Summary - CSCI 9 - Practical Data Science

Text wrangling is the work of turning messy strings into something you can analyze. This chapter built up two toolkits for it.

String methods came first. The .str accessor applies Python’s string operations to a whole column, and chaining a few of them, lowercase, strip, replace, is enough to canonicalize most categorical text. That is what let two tables with mismatched county spellings finally join.

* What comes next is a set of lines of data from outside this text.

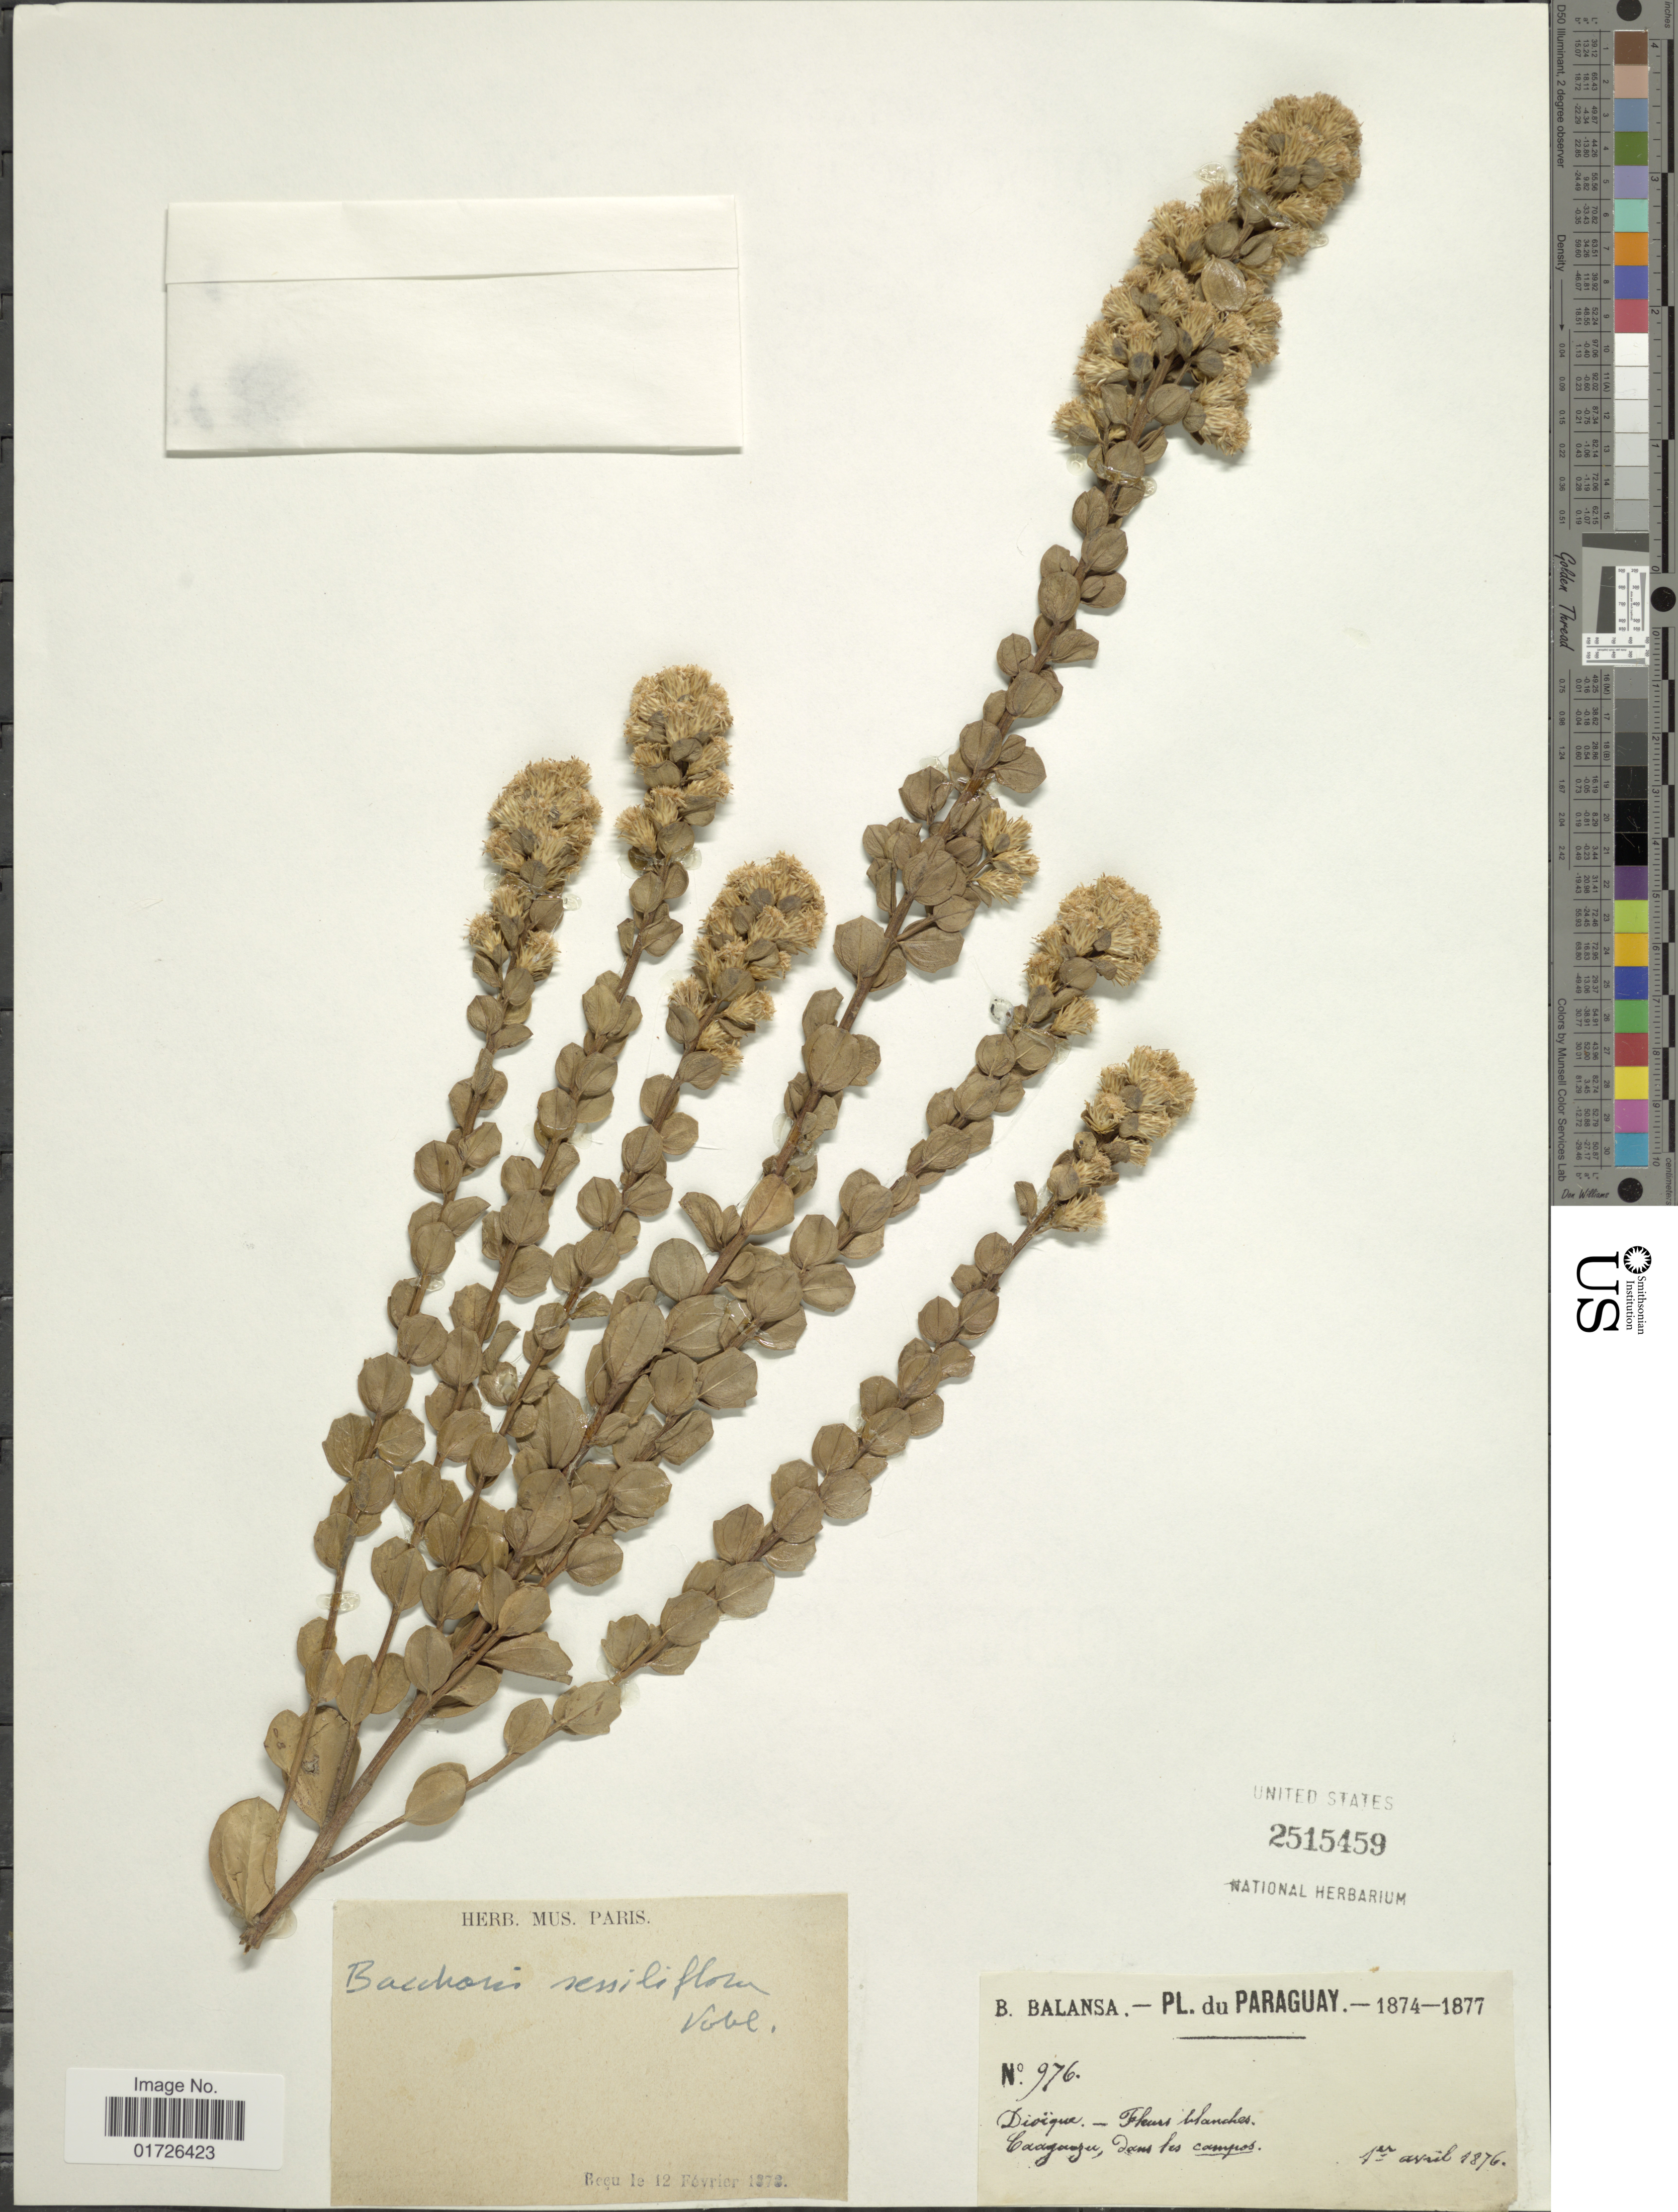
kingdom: Plantae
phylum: Tracheophyta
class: Magnoliopsida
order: Asterales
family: Asteraceae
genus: Baccharis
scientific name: Baccharis sessiliflora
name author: Vahl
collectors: B. Balansa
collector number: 976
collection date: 1876-04-04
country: Paraguay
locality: Dioique-Fluers blancha, Paraguay, dams des campos.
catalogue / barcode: US 2515459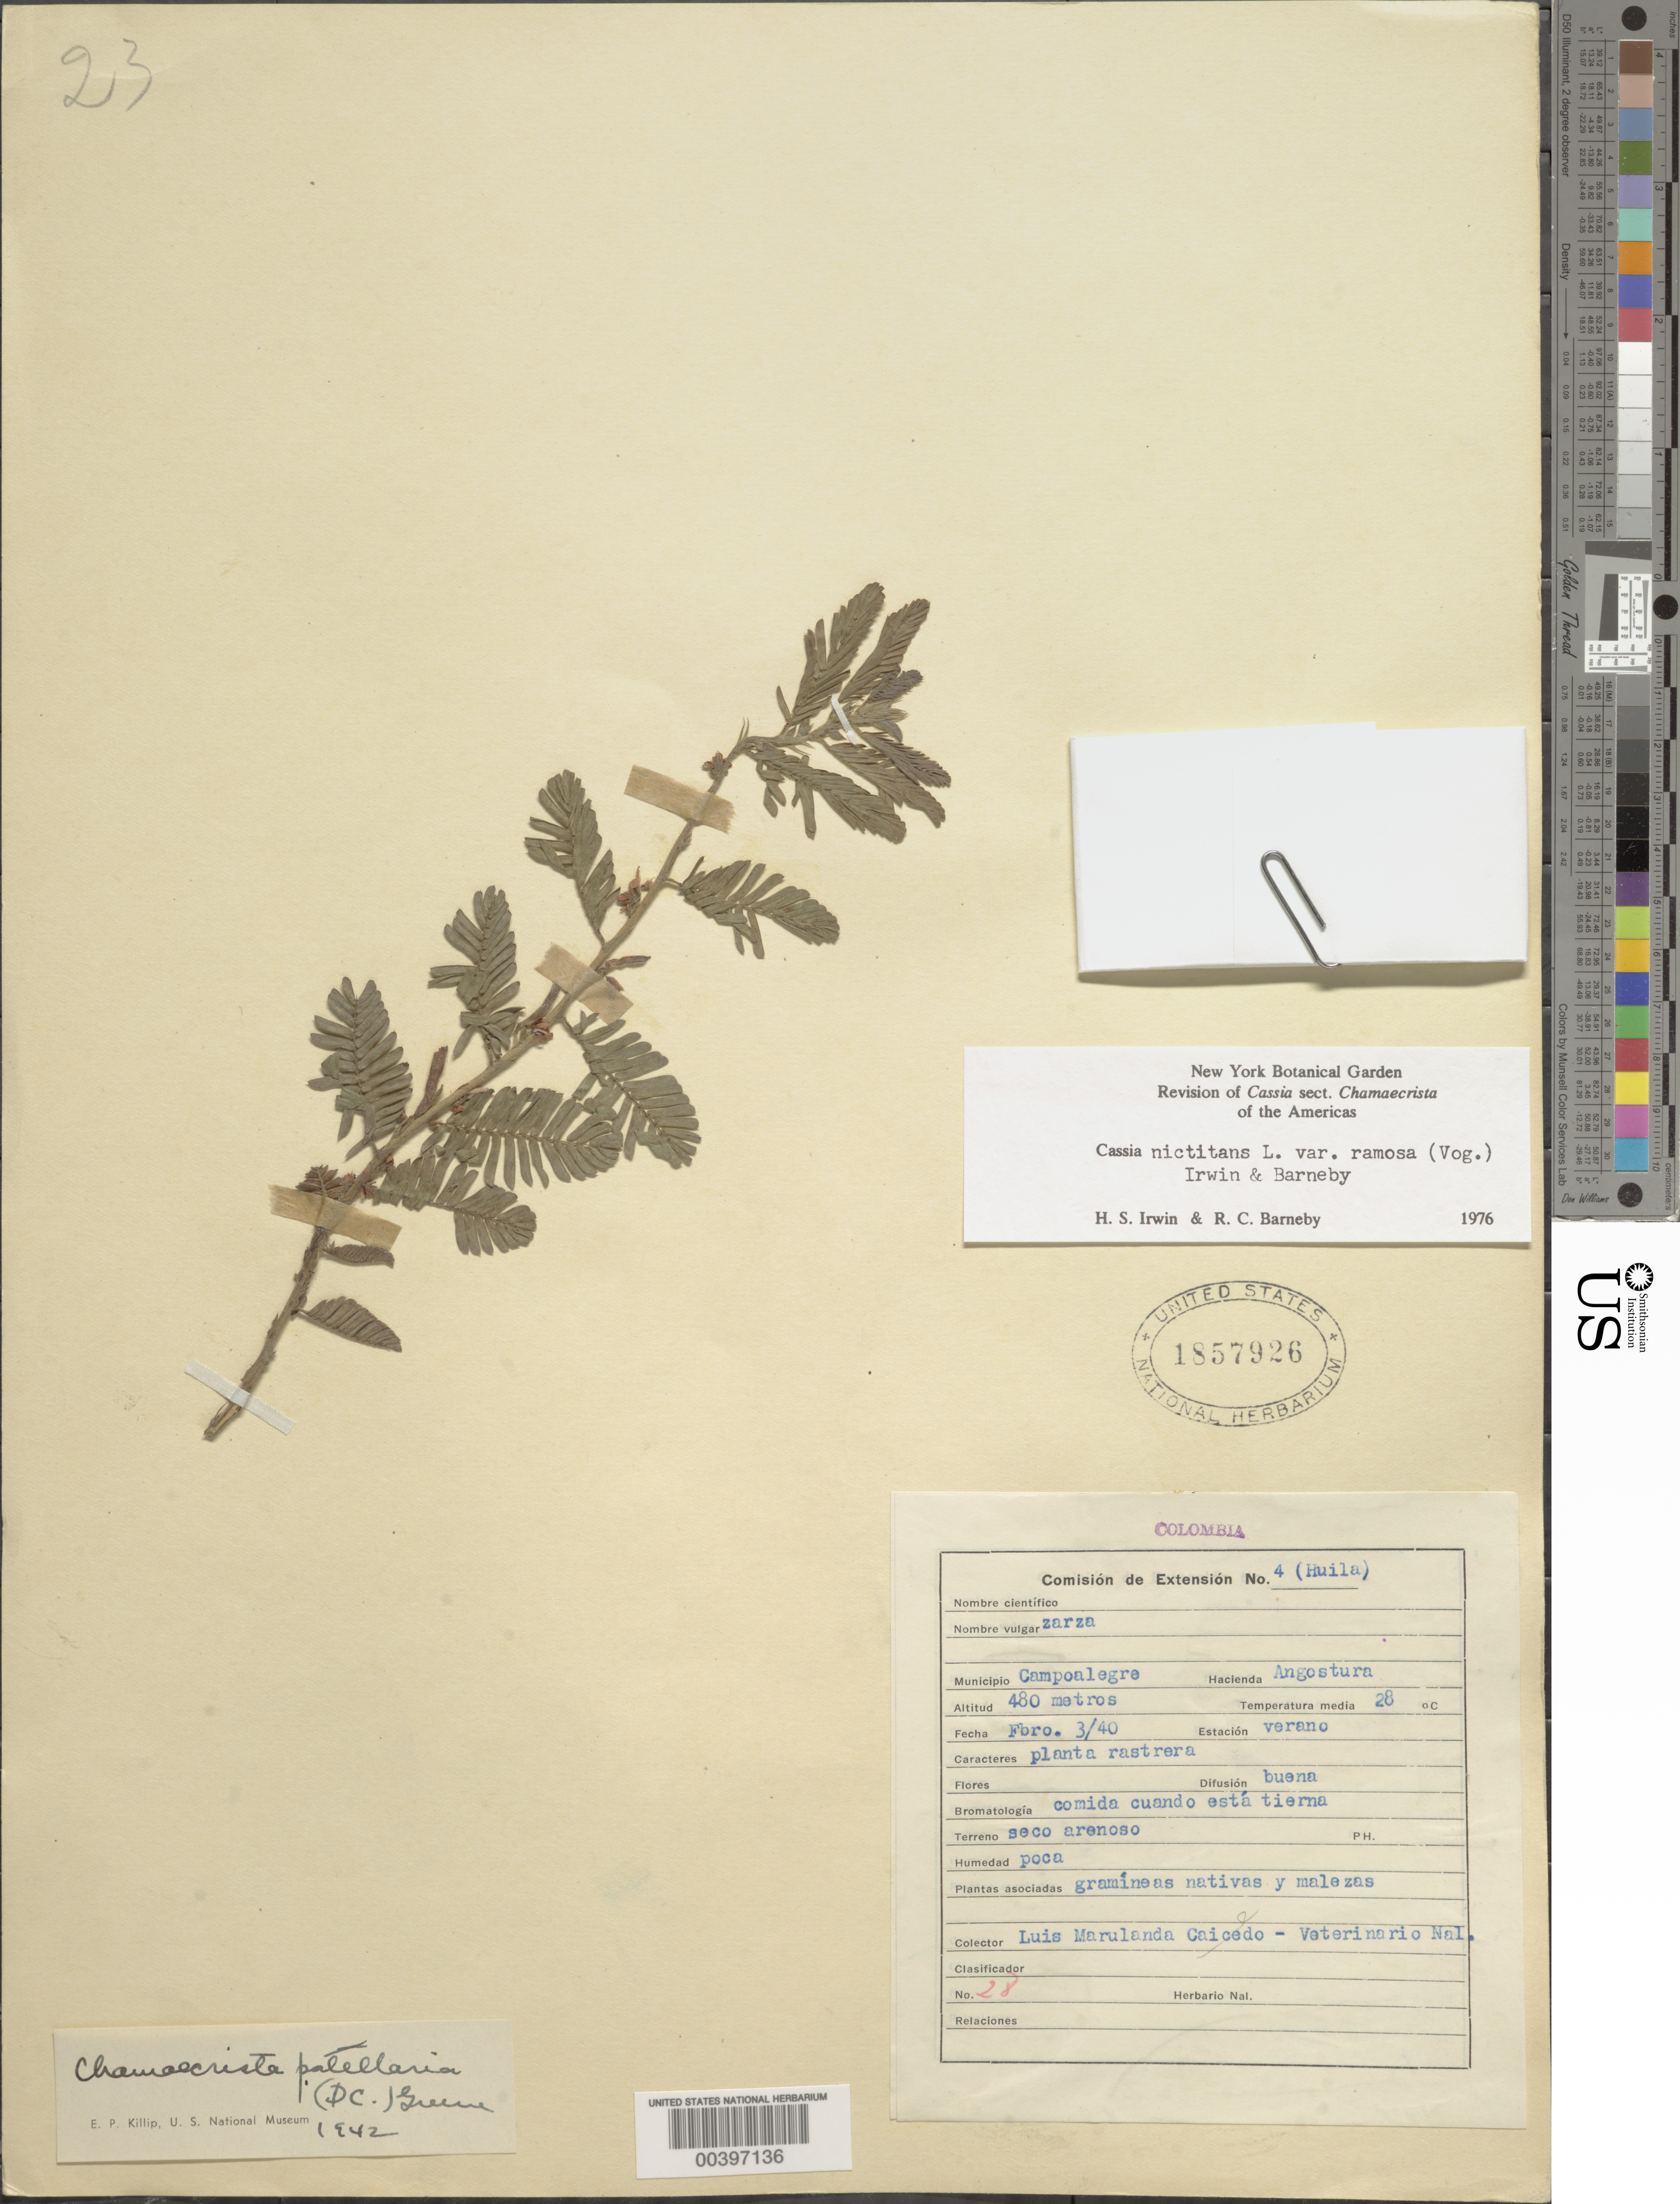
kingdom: Plantae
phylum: Tracheophyta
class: Magnoliopsida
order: Fabales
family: Fabaceae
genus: Chamaecrista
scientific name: Chamaecrista nictitans var. ramosa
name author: (Vogel) H.S. Irwin & Barneby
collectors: L. Marulanda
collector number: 28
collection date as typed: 03 Feb 1940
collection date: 1940-02-03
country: Colombia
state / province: Huila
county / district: Campoalegre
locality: Hacienda Angostura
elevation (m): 480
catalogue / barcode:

Regular expressions came second, for the jobs that fixed substrings cannot reach. A regex describes a pattern rather than an exact string, so it can find a date wherever it sits in a line, pull apart a timestamp into its pieces, or recode thousands of free-text descriptions by keyword. In pandas, .str.extract, .str.findall, .str.replace, and .str.contains all take a regex and run it across an entire column.

Which tool when¶

Reach for a plain string method when the change is the same everywhere: a known substring to remove, a case to fix, whitespace to trim. It is clearer to read and easier to get right.
Reach for a regular expression when the thing you are matching varies from row to row, or when you need to capture parts of a match. Anything shaped like a date, an ID, an IP address, or a bracketed note is regex territory.

Where this leads¶

Clean text feeds everything downstream. The visualization chapters assume your categories are already canonicalized, and the modeling chapters assume your features are already extracted. The restaurant case study showed the whole arc in miniature: wrangle the text, count the keywords, then let the analysis reveal how violations track with inspection scores.